I’ve been involved with hyperlocal news for four years as the co-founder of Bowery Boogie and have seen countless sites come and go. Recently I stirred up some shit when I was interviewed by The Villager about the ending of the collaboration between NYU and The New York Times known as The Local East Village. I gave greater detail in my responses, but the sound bytes that wound up in the article came off as direct attacks on The Local East Village. While I don’t agree with some things they’ve done, all in all I personally have no problem with the people involved. I just get tired of seeing big sites fail in this market and people asking where it went wrong.
In the actual interview (but not published), I mentioned seeing the rise and fall of similar hyperlocal sites. What I mean when I say similar sites is organizations with deep pockets that are able to fund things unimaginable to a typical hyperlocal site. As I was digging through some analytics data, I found an example that I’d like to share.
About two years ago, I was approached by NearSay.com. They told me they had solved the hyperlocal monetization issue amongst other things. For those not familiar, there’s no money in hyperlocal. Well that’s a lie. There’s money, just not enough to get very close to the 1%. But that’s not the point here. My point is that NearSay exploded onto the scene, pitched the idea of joining a referral network they were starting, and really made an investment. According to their traffic reports, it’s struggling*. (The asterisk means look at the bottom of the post for more info)
The image below is a chart of traffic to NearSay (publicly available information) compared to Bowery Boogie’s traffic (not publicly available because I’m a dick when it comes to releasing usage data.) NearSay is the red line and Bowery Boogie is the blue line. I’ve left off actual numbers because I don’t entirely agree with the reporting metrics of this 3rd party provider, but it’s direct measurement on the same platform so it works for comparison. Observe the marketing push. Huge launch, 6 months of solid growth, 3 months of gradual increase, followed by 10 months of huge decrease and now a stabilized but drastically reduced monthly audience.
Did I mention that NearSay covers 17 local neighborhoods compared to Bowery Boogie’s 1 neighborhood? That’s not much traffic per neighborhood, but it’s also not their business goal as I explain at the end of the post. Let’s get past the money issue and look at content that would retain a user base. Now that there’s a baseline of four stable months that we can see, NearSay is performing lower than a blog that covers 1/17th of the same neighborhoods. How does a site that originally had such a (relatively) huge audience end up where it is?

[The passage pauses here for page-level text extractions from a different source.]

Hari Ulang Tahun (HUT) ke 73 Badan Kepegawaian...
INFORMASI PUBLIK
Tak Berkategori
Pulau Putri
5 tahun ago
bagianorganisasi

Original content vs. re-blogs has always been and always will be a balance act for sites. Do you write about news or do you write about news that other people are writing about? NearSay is primarily an aggregation site curated by editors. Not a damning statement. That’s how websites typically operate. NearSay’s editor who provides much of their Lower East Side coverage lives in Brooklyn and it is likely a 9-5 job for him. I don’t know him so I won’t swear to accuracy here and I’m admittedly not a journalist.
I commute to work too, but the people who are covering breaking news and stories are living in the immediate area and writing about it in real-time day and night. Other sites (and newspapers) come to Bowery Boogie to find their content since our writers usually have first e-ink on stories. Consistent updates with original content is one of the main reasons I think Bowery Boogie’s audience has been growing.
Here’s an example. Bowery Boogie published a story about a restaurant opening. The next day, NearSay published a story based on the Bowery Boogie post and the featured image was a photo from Bowery Boogie’s original post.
So what’s the point? Originally I was going to title this post “The Tortoise and Hare of Hyperlocal” because the chart shows a slower but consistent growth compared to a sudden jump followed by huge falloff. That’s not the story though. I think the story is more about how you can throw tons of money into SEM campaigns, Facebook and Twitter advertising, etc. and yet you’re not growing your audience. You’re growing temporary traffic and stats that look good. An audience is built when you offer them something unique. They become returning visitors and spread the word. I’m using Bowery Boogie as an example here because I already have the data, but I’m sure this can be proven by tons of other sites.
* It’s important to note that despite the low traffic to NearSay, the parent company might be onto that whole hyperlocal monetization thing. After initial branding confusion of both the editorial and advertising platforms being called NearSay, they split into 2 properties: Nearsay for the editorial content and LocalVox to handle advertising (on NearSay and other sites.) LocalVox has an executive board of people who have run successful businesses for longer than I’ve been out of high school and have grossed more money than I can fathom at the moment. Based on their starter $200/month subscription package for businesses and their claim of 700+, LocalVox is possibly making upwards of $140,000 a month. Huge credit to them for that.
Going back to that interview about The Local East Village, I was trying to point out that success with hyperlocal news coverage is tricky and large companies have difficulties making it profitable. A partnership between NYU and The New York Times means a salaried editorial team, technical support staff, and possibly much more. The overhead alone is so high that no matter how amazing the stories are that are written, it will be basically impossible for the revenue to cover operating expenses. Was it a shock that the Times ended the partnership? Not at all if analyzed on a business model basis.